## EXCERPT TO READ
Using Python to create an investment portfolio among S&P 500 stocks that has the highest risk-adjusted returns

Overview

This project seeks to find the portfolio with the optimal Sharpe ratio using stocks from the S&P 500. To analyze the stocks, I use one-year historical daily data scraped from Yahoo Finance. The project will make use of SQL tables as I will store the data within a PostgreSQL server hosted by Heroku. Once the data has been successfully loaded, I will download the data back from Heroku to perform analysis on it.

For code files, there are 5 Jupyter Notebooks arranged in order of steps:

1. SP500_to_postgres.ipynb
2. Postgres_to_csv.ipynb
3. Filter.ipynb
4. Data Visualization.ipynb
5. Portfolio Weights.ipynb

Table of Contents

Getting the Data

The first step was to web scrape the Yahoo Finance website for historical data for the S&P 500. I get a list of the S&P 500 by using python package Beautiful Soup to get the ticker information from Wikipedia. Then, I use this list to download the adjusted close price for the tickers using the Yahoo Finance REST API and the Python Requests library. Once I had the data, I created a data frame that has the adjusted close as the columns and the date as the rows. This data frame containing all adjusted close price will then be uploaded to the Heroku PostgreSQL server.

## DATASET EXCERPTS
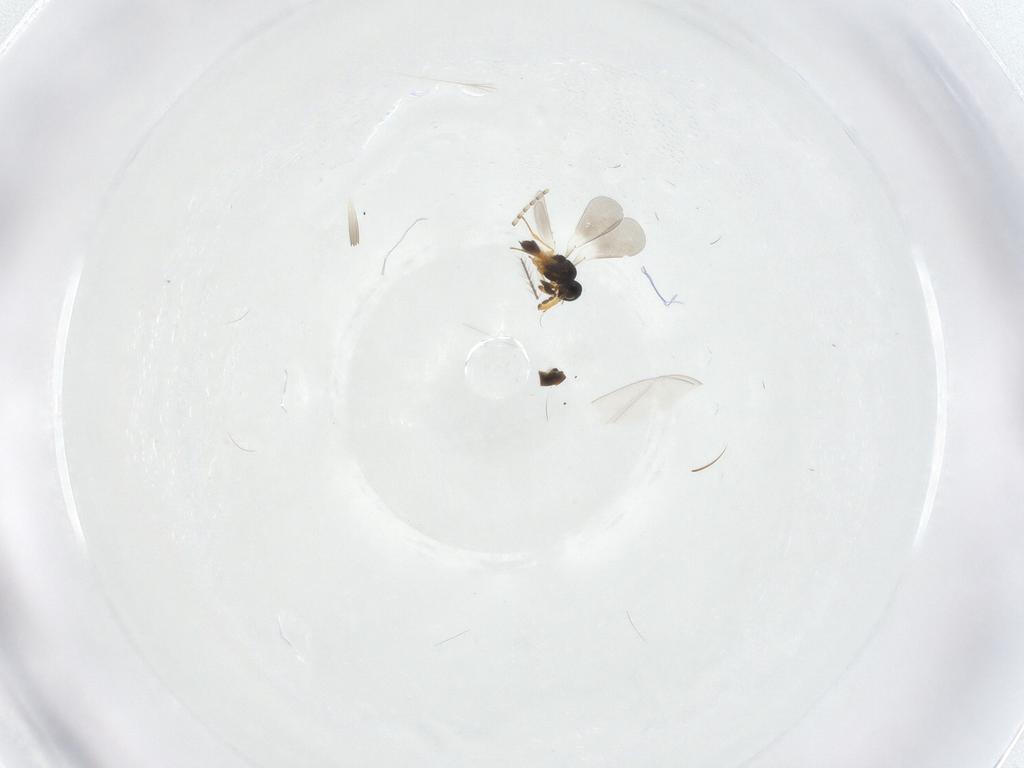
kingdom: Animalia
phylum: Arthropoda
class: Insecta
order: Hymenoptera
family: Platygastridae
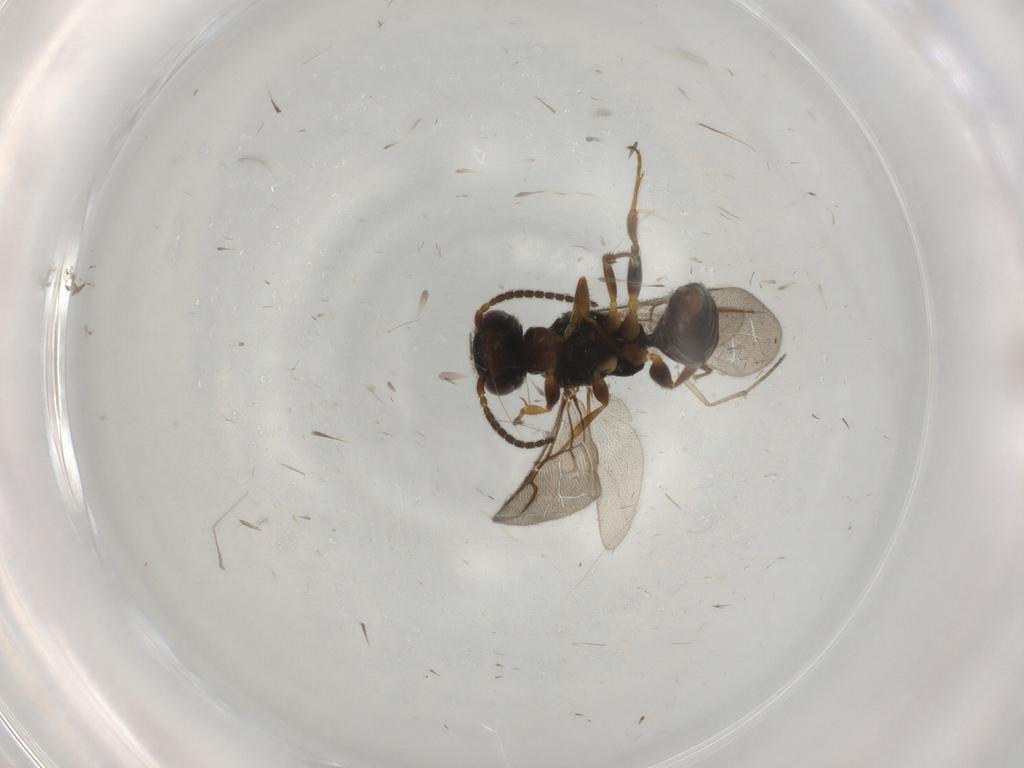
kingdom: Animalia
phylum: Arthropoda
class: Insecta
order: Hymenoptera
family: Bethylidae
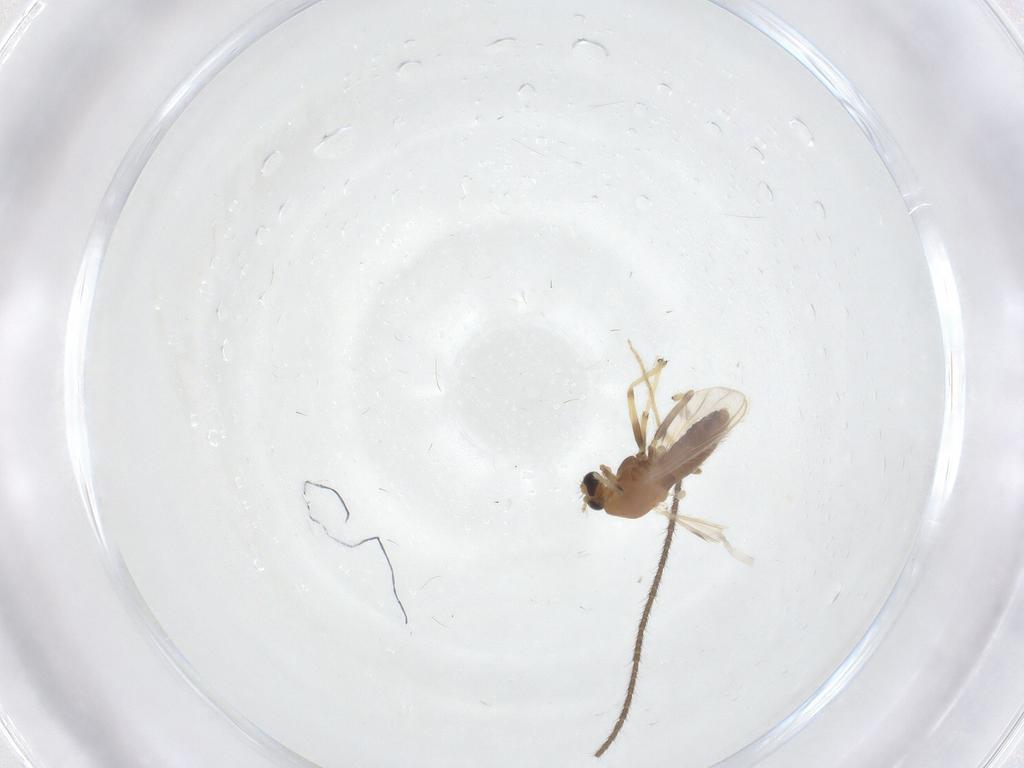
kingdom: Animalia
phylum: Arthropoda
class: Insecta
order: Diptera
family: Chironomidae
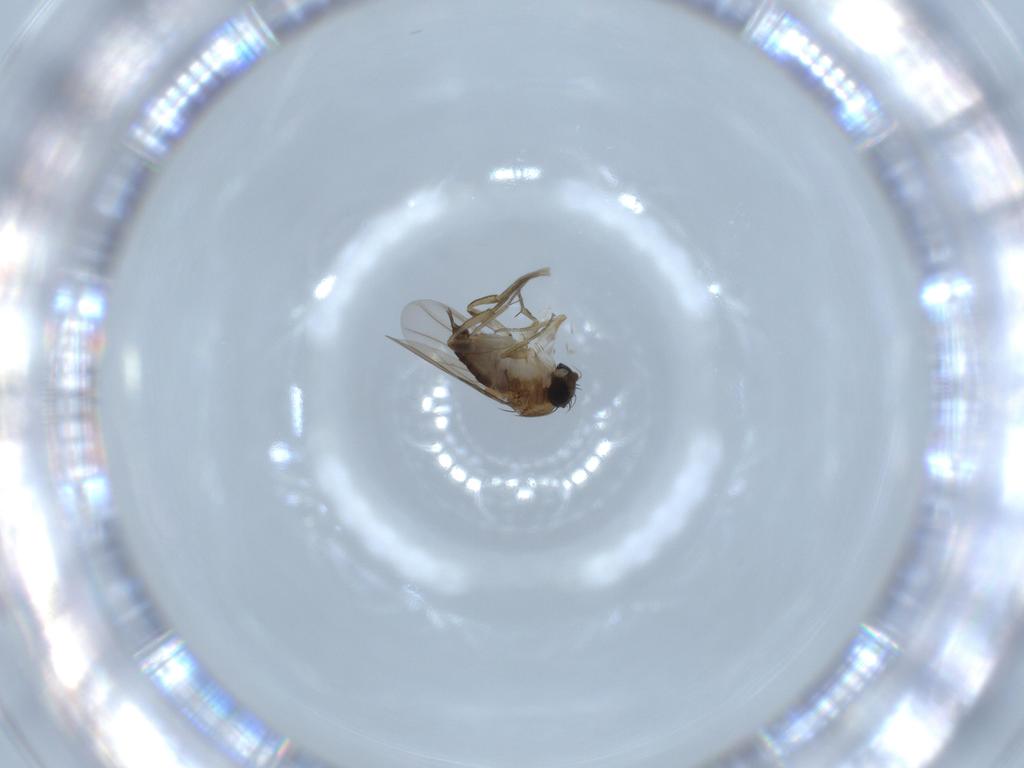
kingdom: Animalia
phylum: Arthropoda
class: Insecta
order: Diptera
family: Phoridae
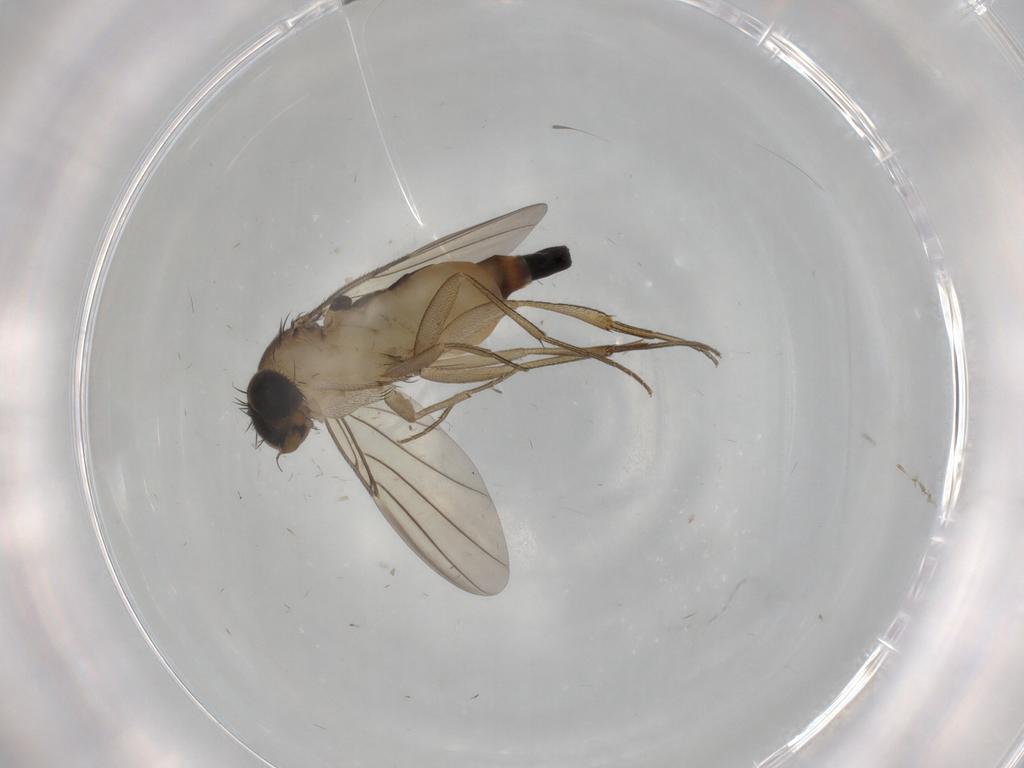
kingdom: Animalia
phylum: Arthropoda
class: Insecta
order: Diptera
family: Phoridae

## WHAT TO PRODUCE
According to the project description, which Python package is used to get the S&P 500 ticker information from Wikipedia? The listing has no connection to the project description.

## EXPECTED ANSWER
Beautiful Soup.